> Task objective
Copy out the following lines character for character, keeping each line break where it is.

> Data for the task
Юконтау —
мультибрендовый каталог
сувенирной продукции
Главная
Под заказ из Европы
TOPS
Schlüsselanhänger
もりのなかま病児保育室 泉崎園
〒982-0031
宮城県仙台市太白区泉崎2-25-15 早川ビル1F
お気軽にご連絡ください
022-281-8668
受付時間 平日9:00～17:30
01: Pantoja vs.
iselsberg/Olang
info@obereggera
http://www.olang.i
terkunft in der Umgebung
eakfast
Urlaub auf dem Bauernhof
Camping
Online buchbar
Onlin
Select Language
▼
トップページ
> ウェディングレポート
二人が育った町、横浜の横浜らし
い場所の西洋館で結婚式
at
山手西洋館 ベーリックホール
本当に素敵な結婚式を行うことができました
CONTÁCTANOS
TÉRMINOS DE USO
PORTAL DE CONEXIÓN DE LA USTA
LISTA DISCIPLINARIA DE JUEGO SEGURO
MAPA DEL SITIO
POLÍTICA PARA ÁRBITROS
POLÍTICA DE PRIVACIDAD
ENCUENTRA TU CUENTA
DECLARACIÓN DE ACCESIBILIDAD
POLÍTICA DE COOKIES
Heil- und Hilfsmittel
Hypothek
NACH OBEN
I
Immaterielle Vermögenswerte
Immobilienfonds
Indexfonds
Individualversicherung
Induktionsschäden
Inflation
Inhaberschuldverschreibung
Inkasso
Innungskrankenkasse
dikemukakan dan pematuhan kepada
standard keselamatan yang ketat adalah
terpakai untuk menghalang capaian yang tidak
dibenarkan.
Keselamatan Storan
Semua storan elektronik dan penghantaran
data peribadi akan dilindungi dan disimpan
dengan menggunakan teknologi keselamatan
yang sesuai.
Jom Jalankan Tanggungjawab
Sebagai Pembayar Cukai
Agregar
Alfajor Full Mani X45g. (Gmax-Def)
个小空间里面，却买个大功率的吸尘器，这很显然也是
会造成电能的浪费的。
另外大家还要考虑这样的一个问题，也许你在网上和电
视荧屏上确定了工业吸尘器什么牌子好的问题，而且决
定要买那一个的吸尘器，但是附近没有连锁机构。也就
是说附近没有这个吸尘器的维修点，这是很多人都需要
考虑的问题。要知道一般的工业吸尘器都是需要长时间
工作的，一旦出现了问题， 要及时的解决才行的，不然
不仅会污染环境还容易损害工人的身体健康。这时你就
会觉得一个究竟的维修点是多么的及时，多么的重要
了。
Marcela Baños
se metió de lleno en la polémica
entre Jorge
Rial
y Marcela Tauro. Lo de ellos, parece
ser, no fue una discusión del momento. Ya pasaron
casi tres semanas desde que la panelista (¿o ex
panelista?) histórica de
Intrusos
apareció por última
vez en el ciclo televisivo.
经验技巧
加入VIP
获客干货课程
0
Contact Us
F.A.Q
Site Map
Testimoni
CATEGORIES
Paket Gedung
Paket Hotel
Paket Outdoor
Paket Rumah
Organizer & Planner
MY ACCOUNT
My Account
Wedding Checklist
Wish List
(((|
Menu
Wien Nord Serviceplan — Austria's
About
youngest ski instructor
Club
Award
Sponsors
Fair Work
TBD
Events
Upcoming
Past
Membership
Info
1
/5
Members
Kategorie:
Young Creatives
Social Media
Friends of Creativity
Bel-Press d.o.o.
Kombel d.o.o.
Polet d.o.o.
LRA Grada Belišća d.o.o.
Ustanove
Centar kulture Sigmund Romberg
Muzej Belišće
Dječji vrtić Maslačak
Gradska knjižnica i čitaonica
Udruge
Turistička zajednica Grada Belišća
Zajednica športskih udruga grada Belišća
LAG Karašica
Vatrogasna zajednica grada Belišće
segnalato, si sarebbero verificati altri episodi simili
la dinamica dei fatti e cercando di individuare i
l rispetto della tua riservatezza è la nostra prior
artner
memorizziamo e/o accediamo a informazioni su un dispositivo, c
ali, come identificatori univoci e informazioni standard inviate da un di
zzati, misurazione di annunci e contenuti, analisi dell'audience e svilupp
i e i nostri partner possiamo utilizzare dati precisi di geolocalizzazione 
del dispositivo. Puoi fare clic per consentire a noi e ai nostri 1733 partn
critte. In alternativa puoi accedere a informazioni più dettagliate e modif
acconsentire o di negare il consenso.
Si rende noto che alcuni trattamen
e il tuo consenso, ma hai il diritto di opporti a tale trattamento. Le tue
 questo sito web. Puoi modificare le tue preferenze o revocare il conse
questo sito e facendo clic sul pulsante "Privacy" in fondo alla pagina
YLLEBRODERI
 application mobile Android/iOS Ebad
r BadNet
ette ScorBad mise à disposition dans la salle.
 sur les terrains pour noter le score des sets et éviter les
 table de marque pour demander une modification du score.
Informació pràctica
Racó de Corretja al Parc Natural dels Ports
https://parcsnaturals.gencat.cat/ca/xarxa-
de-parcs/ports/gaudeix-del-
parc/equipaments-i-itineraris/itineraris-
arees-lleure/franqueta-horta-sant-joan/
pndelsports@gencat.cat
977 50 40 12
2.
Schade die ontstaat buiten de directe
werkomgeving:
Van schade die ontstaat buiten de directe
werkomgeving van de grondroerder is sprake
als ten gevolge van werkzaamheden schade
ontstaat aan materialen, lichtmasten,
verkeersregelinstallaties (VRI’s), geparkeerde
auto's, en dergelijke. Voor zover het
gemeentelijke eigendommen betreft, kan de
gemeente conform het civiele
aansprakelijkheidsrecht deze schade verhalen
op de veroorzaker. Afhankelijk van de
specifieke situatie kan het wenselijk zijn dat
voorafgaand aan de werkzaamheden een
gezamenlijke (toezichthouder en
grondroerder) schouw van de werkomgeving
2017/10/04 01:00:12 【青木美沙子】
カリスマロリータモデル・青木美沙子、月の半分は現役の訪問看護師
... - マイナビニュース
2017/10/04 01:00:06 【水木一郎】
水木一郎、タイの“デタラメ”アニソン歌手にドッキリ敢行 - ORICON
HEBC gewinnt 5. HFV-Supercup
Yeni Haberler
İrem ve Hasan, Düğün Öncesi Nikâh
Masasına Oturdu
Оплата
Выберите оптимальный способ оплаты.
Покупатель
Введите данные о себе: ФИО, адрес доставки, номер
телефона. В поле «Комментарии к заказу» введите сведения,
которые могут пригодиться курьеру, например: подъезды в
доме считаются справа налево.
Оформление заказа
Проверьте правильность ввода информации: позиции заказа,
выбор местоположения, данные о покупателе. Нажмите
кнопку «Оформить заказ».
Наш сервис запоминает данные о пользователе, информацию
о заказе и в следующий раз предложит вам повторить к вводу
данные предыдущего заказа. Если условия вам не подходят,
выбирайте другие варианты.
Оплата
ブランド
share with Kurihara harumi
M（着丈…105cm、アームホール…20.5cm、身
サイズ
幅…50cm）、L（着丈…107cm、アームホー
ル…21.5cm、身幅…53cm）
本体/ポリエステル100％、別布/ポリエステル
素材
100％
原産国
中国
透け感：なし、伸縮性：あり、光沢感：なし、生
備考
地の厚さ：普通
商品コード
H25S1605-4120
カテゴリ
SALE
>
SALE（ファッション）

> Solution for this problem
Юконтау —
мультибрендовый каталог
сувенирной продукции
Главная
Под заказ из Европы
TOPS
Schlüsselanhänger
もりのなかま病児保育室 泉崎園
〒982-0031
宮城県仙台市太白区泉崎2-25-15 早川ビル1F
お気軽にご連絡ください
022-281-8668
受付時間 平日9:00～17:30
01: Pantoja vs.
iselsberg/Olang
info@obereggera
http://www.olang.i
terkunft in der Umgebung
eakfast
Urlaub auf dem Bauernhof
Camping
Online buchbar
Onlin
Select Language
▼
トップページ
> ウェディングレポート
二人が育った町、横浜の横浜らし
い場所の西洋館で結婚式
at
山手西洋館 ベーリックホール
本当に素敵な結婚式を行うことができました
CONTÁCTANOS
TÉRMINOS DE USO
PORTAL DE CONEXIÓN DE LA USTA
LISTA DISCIPLINARIA DE JUEGO SEGURO
MAPA DEL SITIO
POLÍTICA PARA ÁRBITROS
POLÍTICA DE PRIVACIDAD
ENCUENTRA TU CUENTA
DECLARACIÓN DE ACCESIBILIDAD
POLÍTICA DE COOKIES
Heil- und Hilfsmittel
Hypothek
NACH OBEN
I
Immaterielle Vermögenswerte
Immobilienfonds
Indexfonds
Individualversicherung
Induktionsschäden
Inflation
Inhaberschuldverschreibung
Inkasso
Innungskrankenkasse
dikemukakan dan pematuhan kepada
standard keselamatan yang ketat adalah
terpakai untuk menghalang capaian yang tidak
dibenarkan.
Keselamatan Storan
Semua storan elektronik dan penghantaran
data peribadi akan dilindungi dan disimpan
dengan menggunakan teknologi keselamatan
yang sesuai.
Jom Jalankan Tanggungjawab
Sebagai Pembayar Cukai
Agregar
Alfajor Full Mani X45g. (Gmax-Def)
个小空间里面，却买个大功率的吸尘器，这很显然也是
会造成电能的浪费的。
另外大家还要考虑这样的一个问题，也许你在网上和电
视荧屏上确定了工业吸尘器什么牌子好的问题，而且决
定要买那一个的吸尘器，但是附近没有连锁机构。也就
是说附近没有这个吸尘器的维修点，这是很多人都需要
考虑的问题。要知道一般的工业吸尘器都是需要长时间
工作的，一旦出现了问题， 要及时的解决才行的，不然
不仅会污染环境还容易损害工人的身体健康。这时你就
会觉得一个究竟的维修点是多么的及时，多么的重要
了。
Marcela Baños
se metió de lleno en la polémica
entre Jorge
Rial
y Marcela Tauro. Lo de ellos, parece
ser, no fue una discusión del momento. Ya pasaron
casi tres semanas desde que la panelista (¿o ex
panelista?) histórica de
Intrusos
apareció por última
vez en el ciclo televisivo.
经验技巧
加入VIP
获客干货课程
0
Contact Us
F.A.Q
Site Map
Testimoni
CATEGORIES
Paket Gedung
Paket Hotel
Paket Outdoor
Paket Rumah
Organizer & Planner
MY ACCOUNT
My Account
Wedding Checklist
Wish List
(((|
Menu
Wien Nord Serviceplan — Austria's
About
youngest ski instructor
Club
Award
Sponsors
Fair Work
TBD
Events
Upcoming
Past
Membership
Info
1
/5
Members
Kategorie:
Young Creatives
Social Media
Friends of Creativity
Bel-Press d.o.o.
Kombel d.o.o.
Polet d.o.o.
LRA Grada Belišća d.o.o.
Ustanove
Centar kulture Sigmund Romberg
Muzej Belišće
Dječji vrtić Maslačak
Gradska knjižnica i čitaonica
Udruge
Turistička zajednica Grada Belišća
Zajednica športskih udruga grada Belišća
LAG Karašica
Vatrogasna zajednica grada Belišće
segnalato, si sarebbero verificati altri episodi simili
la dinamica dei fatti e cercando di individuare i
l rispetto della tua riservatezza è la nostra prior
artner
memorizziamo e/o accediamo a informazioni su un dispositivo, c
ali, come identificatori univoci e informazioni standard inviate da un di
zzati, misurazione di annunci e contenuti, analisi dell'audience e svilupp
i e i nostri partner possiamo utilizzare dati precisi di geolocalizzazione 
del dispositivo. Puoi fare clic per consentire a noi e ai nostri 1733 partn
critte. In alternativa puoi accedere a informazioni più dettagliate e modif
acconsentire o di negare il consenso.
Si rende noto che alcuni trattamen
e il tuo consenso, ma hai il diritto di opporti a tale trattamento. Le tue
 questo sito web. Puoi modificare le tue preferenze o revocare il conse
questo sito e facendo clic sul pulsante "Privacy" in fondo alla pagina
YLLEBRODERI
 application mobile Android/iOS Ebad
r BadNet
ette ScorBad mise à disposition dans la salle.
 sur les terrains pour noter le score des sets et éviter les
 table de marque pour demander une modification du score.
Informació pràctica
Racó de Corretja al Parc Natural dels Ports
https://parcsnaturals.gencat.cat/ca/xarxa-
de-parcs/ports/gaudeix-del-
parc/equipaments-i-itineraris/itineraris-
arees-lleure/franqueta-horta-sant-joan/
pndelsports@gencat.cat
977 50 40 12
2.
Schade die ontstaat buiten de directe
werkomgeving:
Van schade die ontstaat buiten de directe
werkomgeving van de grondroerder is sprake
als ten gevolge van werkzaamheden schade
ontstaat aan materialen, lichtmasten,
verkeersregelinstallaties (VRI’s), geparkeerde
auto's, en dergelijke. Voor zover het
gemeentelijke eigendommen betreft, kan de
gemeente conform het civiele
aansprakelijkheidsrecht deze schade verhalen
op de veroorzaker. Afhankelijk van de
specifieke situatie kan het wenselijk zijn dat
voorafgaand aan de werkzaamheden een
gezamenlijke (toezichthouder en
grondroerder) schouw van de werkomgeving
2017/10/04 01:00:12 【青木美沙子】
カリスマロリータモデル・青木美沙子、月の半分は現役の訪問看護師
... - マイナビニュース
2017/10/04 01:00:06 【水木一郎】
水木一郎、タイの“デタラメ”アニソン歌手にドッキリ敢行 - ORICON
HEBC gewinnt 5. HFV-Supercup
Yeni Haberler
İrem ve Hasan, Düğün Öncesi Nikâh
Masasına Oturdu
Оплата
Выберите оптимальный способ оплаты.
Покупатель
Введите данные о себе: ФИО, адрес доставки, номер
телефона. В поле «Комментарии к заказу» введите сведения,
которые могут пригодиться курьеру, например: подъезды в
доме считаются справа налево.
Оформление заказа
Проверьте правильность ввода информации: позиции заказа,
выбор местоположения, данные о покупателе. Нажмите
кнопку «Оформить заказ».
Наш сервис запоминает данные о пользователе, информацию
о заказе и в следующий раз предложит вам повторить к вводу
данные предыдущего заказа. Если условия вам не подходят,
выбирайте другие варианты.
Оплата
ブランド
share with Kurihara harumi
M（着丈…105cm、アームホール…20.5cm、身
サイズ
幅…50cm）、L（着丈…107cm、アームホー
ル…21.5cm、身幅…53cm）
本体/ポリエステル100％、別布/ポリエステル
素材
100％
原産国
中国
透け感：なし、伸縮性：あり、光沢感：なし、生
備考
地の厚さ：普通
商品コード
H25S1605-4120
カテゴリ
SALE
>
SALE（ファッション）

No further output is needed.